◆ TASK PROMPT ◆
Copy out all of the data below, substituting "Blogspot" for every "Eklablog" and keeping everything else unchanged. Leave the pictures out.

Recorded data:
════════
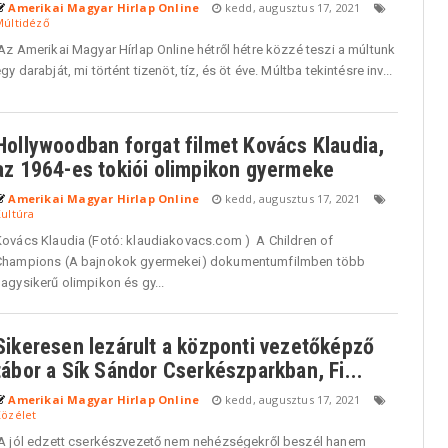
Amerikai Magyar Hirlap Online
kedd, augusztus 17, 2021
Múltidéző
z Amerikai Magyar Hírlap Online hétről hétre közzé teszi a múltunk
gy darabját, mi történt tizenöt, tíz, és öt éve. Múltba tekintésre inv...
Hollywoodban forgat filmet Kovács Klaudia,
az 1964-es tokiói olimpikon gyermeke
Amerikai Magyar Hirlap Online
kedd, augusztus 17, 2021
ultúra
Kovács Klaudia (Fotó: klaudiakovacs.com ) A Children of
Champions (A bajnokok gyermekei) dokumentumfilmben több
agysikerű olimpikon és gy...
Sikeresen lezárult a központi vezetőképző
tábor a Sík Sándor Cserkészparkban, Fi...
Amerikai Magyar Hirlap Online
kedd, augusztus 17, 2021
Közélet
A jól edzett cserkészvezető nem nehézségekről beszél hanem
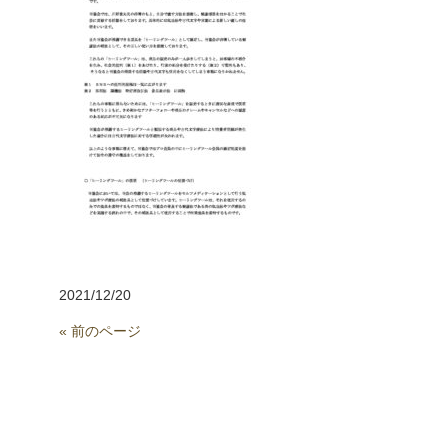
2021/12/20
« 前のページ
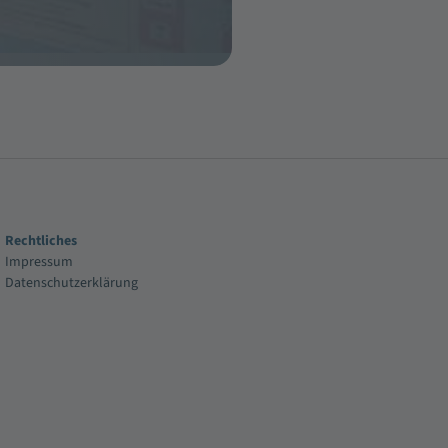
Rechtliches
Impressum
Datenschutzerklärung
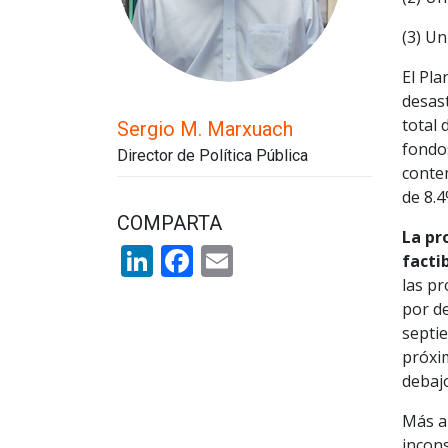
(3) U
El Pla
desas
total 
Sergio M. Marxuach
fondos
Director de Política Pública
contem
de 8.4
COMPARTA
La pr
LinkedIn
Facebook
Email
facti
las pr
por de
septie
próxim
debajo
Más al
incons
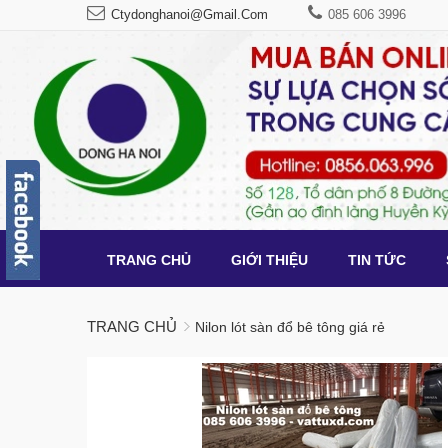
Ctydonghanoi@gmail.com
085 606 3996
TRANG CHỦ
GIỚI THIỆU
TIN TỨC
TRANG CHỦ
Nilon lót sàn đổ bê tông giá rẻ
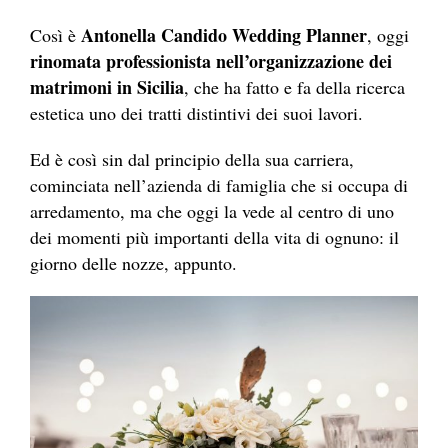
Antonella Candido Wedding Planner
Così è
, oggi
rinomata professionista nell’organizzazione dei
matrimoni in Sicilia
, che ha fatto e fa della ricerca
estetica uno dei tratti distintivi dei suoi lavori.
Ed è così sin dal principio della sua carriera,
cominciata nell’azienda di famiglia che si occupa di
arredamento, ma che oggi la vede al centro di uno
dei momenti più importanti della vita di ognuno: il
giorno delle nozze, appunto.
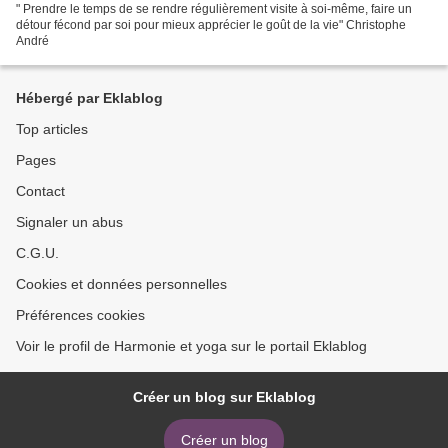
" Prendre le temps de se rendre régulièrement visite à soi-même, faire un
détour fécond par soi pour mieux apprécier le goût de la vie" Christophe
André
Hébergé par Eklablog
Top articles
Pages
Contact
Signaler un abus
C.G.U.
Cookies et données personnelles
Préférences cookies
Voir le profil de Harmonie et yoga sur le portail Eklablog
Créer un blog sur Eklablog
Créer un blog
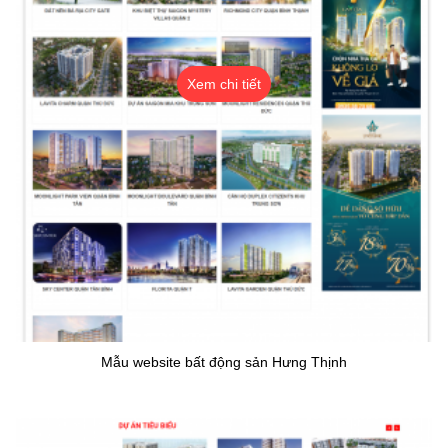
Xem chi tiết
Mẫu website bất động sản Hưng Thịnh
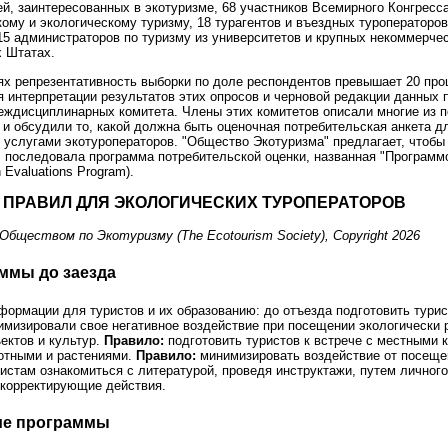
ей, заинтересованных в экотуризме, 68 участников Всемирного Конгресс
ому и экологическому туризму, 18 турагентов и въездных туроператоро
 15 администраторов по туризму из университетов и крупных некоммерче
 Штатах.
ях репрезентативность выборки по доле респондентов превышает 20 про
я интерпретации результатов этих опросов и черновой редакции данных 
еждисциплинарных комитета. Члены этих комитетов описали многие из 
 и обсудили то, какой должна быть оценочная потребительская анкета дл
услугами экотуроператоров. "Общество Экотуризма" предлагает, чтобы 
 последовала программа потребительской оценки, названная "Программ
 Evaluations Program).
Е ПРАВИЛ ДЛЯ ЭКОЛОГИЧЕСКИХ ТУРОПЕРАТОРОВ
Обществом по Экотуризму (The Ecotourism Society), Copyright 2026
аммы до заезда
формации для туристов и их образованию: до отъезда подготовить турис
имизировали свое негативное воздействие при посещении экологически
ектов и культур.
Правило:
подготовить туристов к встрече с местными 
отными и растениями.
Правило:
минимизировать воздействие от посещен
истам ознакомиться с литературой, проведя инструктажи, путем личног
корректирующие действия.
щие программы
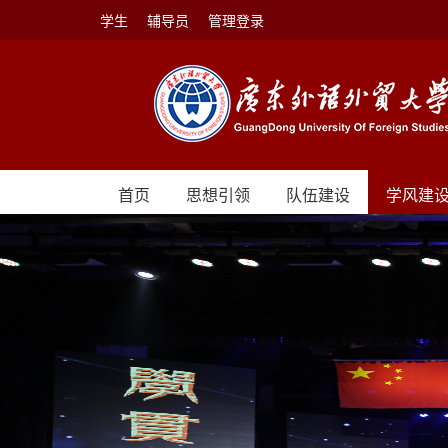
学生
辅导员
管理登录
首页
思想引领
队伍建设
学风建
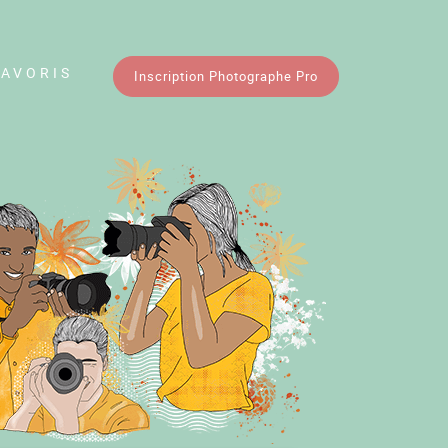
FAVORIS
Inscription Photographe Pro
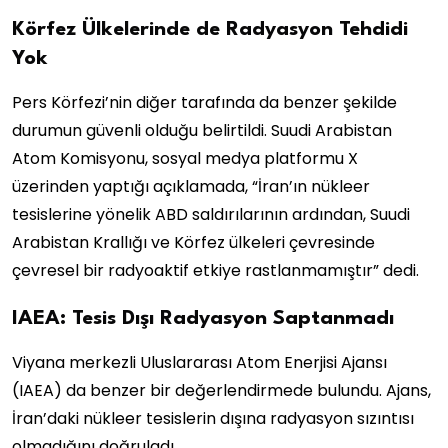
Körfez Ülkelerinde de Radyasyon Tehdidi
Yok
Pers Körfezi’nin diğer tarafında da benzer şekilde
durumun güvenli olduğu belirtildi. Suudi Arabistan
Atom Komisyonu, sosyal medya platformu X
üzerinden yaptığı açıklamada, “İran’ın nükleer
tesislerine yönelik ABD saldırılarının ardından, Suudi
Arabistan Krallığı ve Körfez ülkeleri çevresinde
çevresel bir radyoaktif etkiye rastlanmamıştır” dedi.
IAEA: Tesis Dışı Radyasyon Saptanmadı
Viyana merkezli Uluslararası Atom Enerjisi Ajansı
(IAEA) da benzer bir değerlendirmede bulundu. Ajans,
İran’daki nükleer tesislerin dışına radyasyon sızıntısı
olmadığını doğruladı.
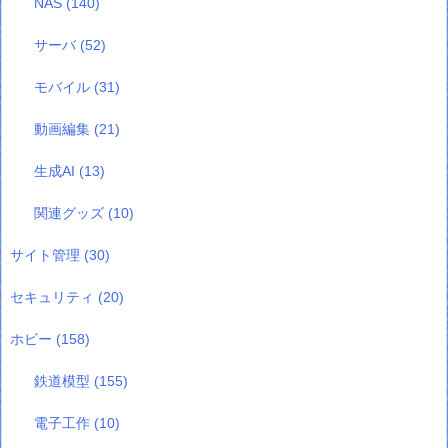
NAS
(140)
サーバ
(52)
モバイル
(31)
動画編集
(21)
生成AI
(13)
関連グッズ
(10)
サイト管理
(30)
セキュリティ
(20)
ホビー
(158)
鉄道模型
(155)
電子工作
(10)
════════
◆ RESPONSE ◆
Amerikai Magyar Hirlap Online
kedd, augusztus 17, 2021
Múltidéző
z Amerikai Magyar Hírlap Online hétről hétre közzé teszi a múltunk
gy darabját, mi történt tizenöt, tíz, és öt éve. Múltba tekintésre inv...
Hollywoodban forgat filmet Kovács Klaudia,
az 1964-es tokiói olimpikon gyermeke
Amerikai Magyar Hirlap Online
kedd, augusztus 17, 2021
ultúra
Kovács Klaudia (Fotó: klaudiakovacs.com ) A Children of
Champions (A bajnokok gyermekei) dokumentumfilmben több
agysikerű olimpikon és gy...
Sikeresen lezárult a központi vezetőképző
tábor a Sík Sándor Cserkészparkban, Fi...
Amerikai Magyar Hirlap Online
kedd, augusztus 17, 2021
Közélet
A jól edzett cserkészvezető nem nehézségekről beszél hanem
2021/12/20
« 前のページ
Rechtliches
Impressum
Datenschutzerklärung
(3) U
El Pla
desas
total 
Sergio M. Marxuach
fondos
Director de Política Pública
contem
de 8.4
COMPARTA
La pr
LinkedIn
Facebook
Email
facti
las pr
por de
septie
próxim
debajo
Más al
incons
Ctydonghanoi@gmail.com
085 606 3996
TRANG CHỦ
GIỚI THIỆU
TIN TỨC
TRANG CHỦ
Nilon lót sàn đổ bê tông giá rẻ
Antonella Candido Wedding Planner
Così è
, oggi
rinomata professionista nell’organizzazione dei
matrimoni in Sicilia
, che ha fatto e fa della ricerca
estetica uno dei tratti distintivi dei suoi lavori.
Ed è così sin dal principio della sua carriera,
cominciata nell’azienda di famiglia che si occupa di
arredamento, ma che oggi la vede al centro di uno
dei momenti più importanti della vita di ognuno: il
giorno delle nozze, appunto.
" Prendre le temps de se rendre régulièrement visite à soi-même, faire un
détour fécond par soi pour mieux apprécier le goût de la vie" Christophe
André
Hébergé par Blogspot
Top articles
Pages
Contact
Signaler un abus
C.G.U.
Cookies et données personnelles
Préférences cookies
Voir le profil de Harmonie et yoga sur le portail Blogspot
Créer un blog sur Blogspot
Créer un blog
Xem chi tiết
Mẫu website bất động sản Hưng Thịnh
ей, заинтересованных в экотуризме, 68 участников Всемирного Конгресс
ому и экологическому туризму, 18 турагентов и въездных туроператоро
 15 администраторов по туризму из университетов и крупных некоммерче
 Штатах.
ях репрезентативность выборки по доле респондентов превышает 20 про
я интерпретации результатов этих опросов и черновой редакции данных 
еждисциплинарных комитета. Члены этих комитетов описали многие из 
 и обсудили то, какой должна быть оценочная потребительская анкета дл
услугами экотуроператоров. "Общество Экотуризма" предлагает, чтобы 
 последовала программа потребительской оценки, названная "Программ
 Evaluations Program).
Е ПРАВИЛ ДЛЯ ЭКОЛОГИЧЕСКИХ ТУРОПЕРАТОРОВ
Обществом по Экотуризму (The Ecotourism Society), Copyright 2026
аммы до заезда
формации для туристов и их образованию: до отъезда подготовить турис
имизировали свое негативное воздействие при посещении экологически
ектов и культур.
Правило:
подготовить туристов к встрече с местными 
отными и растениями.
Правило:
минимизировать воздействие от посещен
истам ознакомиться с литературой, проведя инструктажи, путем личног
корректирующие действия.
щие программы
学生
辅导员
管理登录
首页
思想引领
队伍建设
学风建
FAVORIS
Inscription Photographe Pro
Körfez Ülkelerinde de Radyasyon Tehdidi
Yok
Pers Körfezi’nin diğer tarafında da benzer şekilde
durumun güvenli olduğu belirtildi. Suudi Arabistan
Atom Komisyonu, sosyal medya platformu X
üzerinden yaptığı açıklamada, “İran’ın nükleer
tesislerine yönelik ABD saldırılarının ardından, Suudi
Arabistan Krallığı ve Körfez ülkeleri çevresinde
çevresel bir radyoaktif etkiye rastlanmamıştır” dedi.
IAEA: Tesis Dışı Radyasyon Saptanmadı
Viyana merkezli Uluslararası Atom Enerjisi Ajansı
(IAEA) da benzer bir değerlendirmede bulundu. Ajans,
İran’daki nükleer tesislerin dışına radyasyon sızıntısı
olmadığını doğruladı.
NAS
(140)
サーバ
(52)
モバイル
(31)
動画編集
(21)
生成AI
(13)
関連グッズ
(10)
サイト管理
(30)
セキュリティ
(20)
ホビー
(158)
鉄道模型
(155)
電子工作
(10)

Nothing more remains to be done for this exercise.